Requirement 1
Please reproduce the part of the EBV therapy passage word for word, starting at "Our study has" and stopping after "status were identical.".
Requirement 2
According to the EBV therapy passage, in which measures did patients with targeted lobe reductions > 350 ml show statistically significant improvements? List every one.

Quoted passage
⟨

Another method available to evaluate collateral ventilation is the Chartis Pulmonary Assessment System (Pulmonx Inc, Redwood City, CA, USA) (Citation22). This system allows temporary airway occlusion and measurement of flow and pressure distal to the point of balloon inflation. Both Chartis and use of CT scan fissure status can aid the precision of picking lung lobes most likely to develop complete atelectasis following EBV therapy. In a study comparing the Chartis system and fissure completeness on CT scan, both had similar accuracy for predicting targeted volume atelectasis (Citation23). Additionally, patients who experienced targeted lobe reductions > 350 ml showed statistically significant improvements in lung function, exercise performance and quality of life questionnaires. These data support our findings that completeness of fissure status instead of an upper or lower lobe location of the treatment lobe are most important to meaningful outcomes with EBV therapy.

Degree of heterogeneity is another debated topic in EBV therapy. Heterogeneity has been shown in LVRS to be important with upper lobe predominant disease phenotype to benefit from surgery. However select patients with homogenous emphysema have also shown significant and persistent benefit with quality of life with LVRS (Citation24). We found that heterogeneity was not a predictor of improvement in lung function. This result highlights one of the major differences between the VENT Trial and the EuroVENT trial. The EuroVENT trial did not support the previous VENT Trial finding that degree of emphysema heterogeneity was a significant modifier of FEV1. The differences between the two studies are unclear, although one hypothesis presented in the EuroVENT trial is that patients in the VENT trial were not individually identified. As a result significant overlap between heterogeneous and complete fissure patients could not be excluded.

Our study has multiple limitations. First, this is a retrospective analysis of prospectively collected data and as such is limited by selection biases that may have contributed to the initial statistical significance found when comparing upper and lower lobe. We attempted to limit this bias by subsequently performing multiple linear analysis of the data. Second, the data was combined from two separate trials. However the two trials were performed by collaborating groups and as such the protocol, inclusion parameters and exclusion criteria were the same. In addition cutoffs for heterogeneity and fissure status were identical.

⟩

Exercise data
⟨

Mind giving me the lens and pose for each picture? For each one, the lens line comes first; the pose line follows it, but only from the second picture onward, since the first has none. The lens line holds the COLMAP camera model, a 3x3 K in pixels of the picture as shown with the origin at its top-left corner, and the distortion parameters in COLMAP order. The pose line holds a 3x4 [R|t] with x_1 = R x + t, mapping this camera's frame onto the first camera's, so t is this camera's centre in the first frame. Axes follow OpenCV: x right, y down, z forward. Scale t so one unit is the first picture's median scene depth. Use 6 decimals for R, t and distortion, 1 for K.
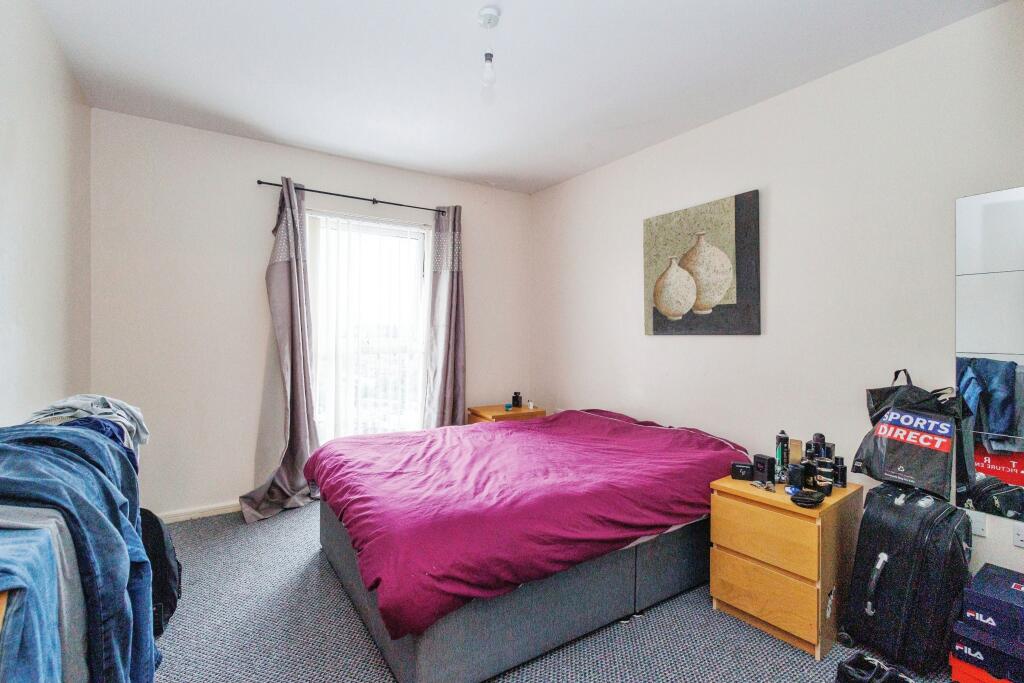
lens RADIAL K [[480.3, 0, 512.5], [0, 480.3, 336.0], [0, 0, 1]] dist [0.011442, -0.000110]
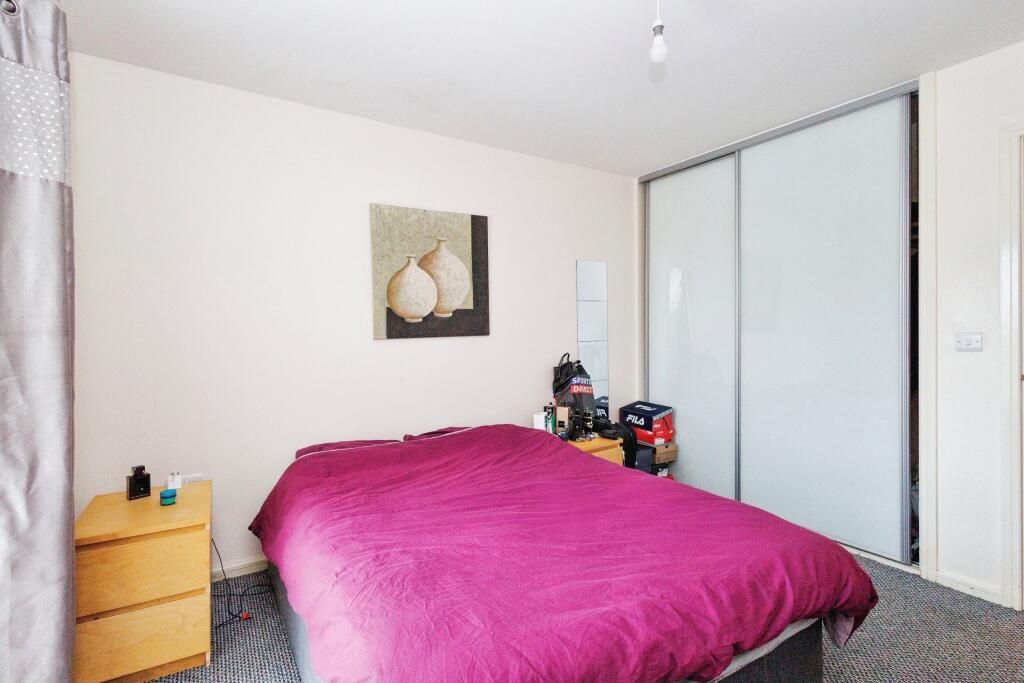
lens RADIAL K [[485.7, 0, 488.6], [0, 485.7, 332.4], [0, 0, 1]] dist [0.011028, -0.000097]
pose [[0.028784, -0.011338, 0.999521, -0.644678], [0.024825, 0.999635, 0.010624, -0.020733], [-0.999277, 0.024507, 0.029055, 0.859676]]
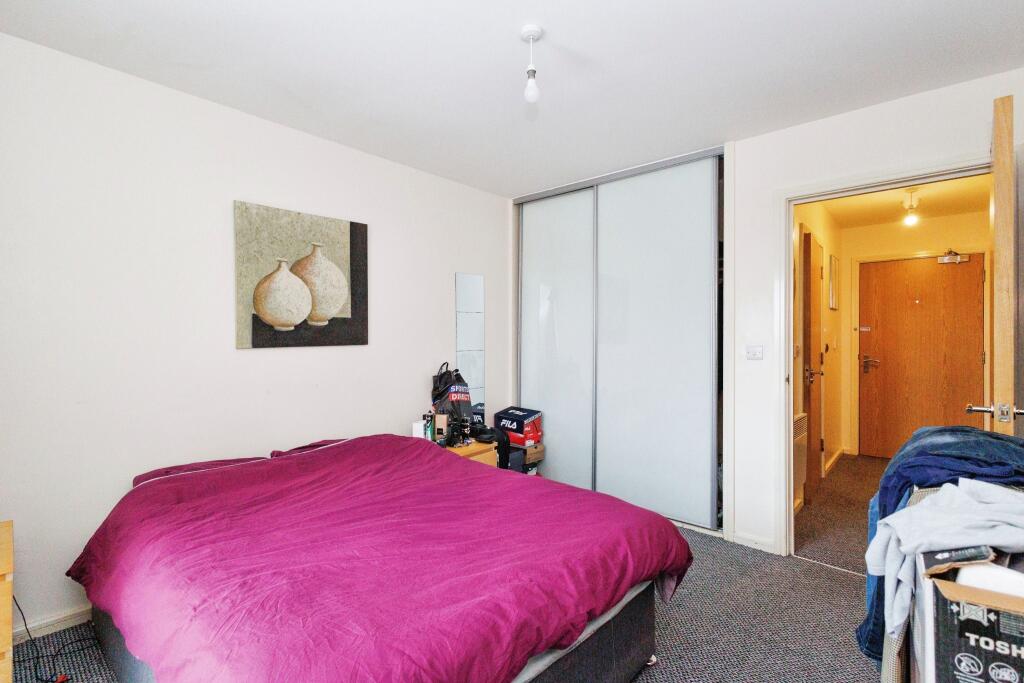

⟩

Exercise output 1
Our study has multiple limitations. First, this is a retrospective analysis of prospectively collected data and as such is limited by selection biases that may have contributed to the initial statistical significance found when comparing upper and lower lobe. We attempted to limit this bias by subsequently performing multiple linear analysis of the data. Second, the data was combined from two separate trials. However the two trials were performed by collaborating groups and as such the protocol, inclusion parameters and exclusion criteria were the same. In addition cutoffs for heterogeneity and fissure status were identical.

Exercise output 2
- lung function
- exercise performance
- quality of life questionnaires